The European Central Bank (ECB) is expected to end its year-long pause on interest rate increases this Thursday, signaling a more hawkish stance as rising energy costs and persistent inflation continue to challenge the Eurozone economy.
Market analysts and economists from major financial institutions, including Barclays and Erste Group, widely anticipate that the ECB will raise its benchmark deposit rate by 25 basis points to 2.25%. Expectations are also building for another quarter-point increase in September before rates reach their projected peak.
The anticipated policy shift comes as the Eurozone faces mounting economic pressures linked to the ongoing Middle East conflict. Continued disruptions in the Strait of Hormuz have pushed global oil prices sharply higher, with Brent crude approaching $95 per barrel. The resulting energy shock has complicated the ECB’s inflation outlook and increased concerns about long-term price stability.
Recent data shows Eurozone inflation climbed to 3.2% in May, significantly above the ECB’s 2% target. Core inflation, which excludes volatile food and energy prices, also accelerated to 2.5%, indicating broader pricing pressures across the economy.
According to Barclays economists, the scale of the current energy-driven inflation surge makes it increasingly difficult for policymakers to overlook temporary price spikes. The ECB is expected to emphasize the importance of keeping inflation expectations anchored and preventing secondary inflation effects from spreading through the economy.
At the same time, economic growth prospects are deteriorating. Analysts forecast the ECB will lower its 2026 Eurozone growth estimate to 0.3%, down from the previous projection of 0.9%. Meanwhile, its inflation forecast for 2026 could be raised to 2.9%.

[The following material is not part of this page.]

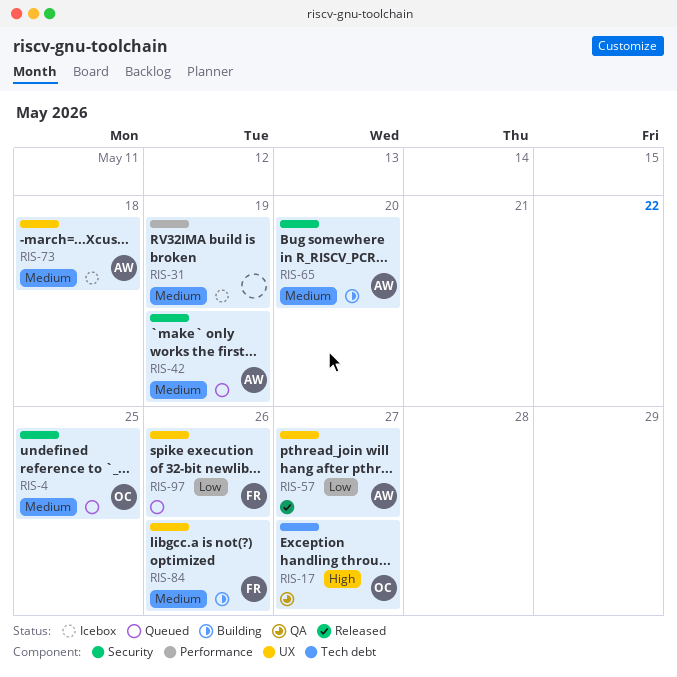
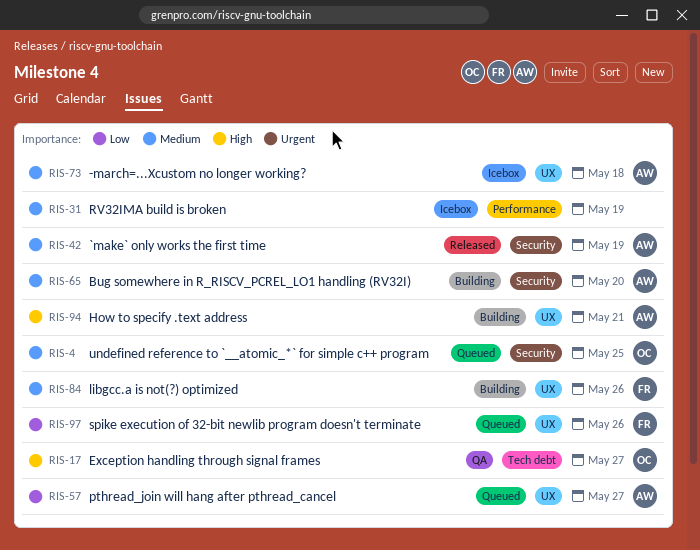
RIS-42, status: Queued -> Released
RIS-57, status: Released -> Queued
RIS-94: none -> present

Several economic indicators point to weakening momentum across the region. The Eurozone composite Purchasing Managers’ Index (PMI) declined for a third consecutive month in May, consumer confidence has weakened, and retail sales volumes fell in April.
ECB President Christine Lagarde is expected to carefully balance her messaging during the post-meeting press conference. While policymakers aim to reinforce their commitment to controlling inflation, they are also seeking to avoid fueling fears of stagflation or triggering concerns that tighter monetary policy could push the Eurozone deeper into economic stagnation.
With producer prices rising across key economies such as France, Italy, and Spain, the ECB faces a difficult challenge: preserving its inflation-fighting credibility while minimizing the risk of a broader economic slowdown.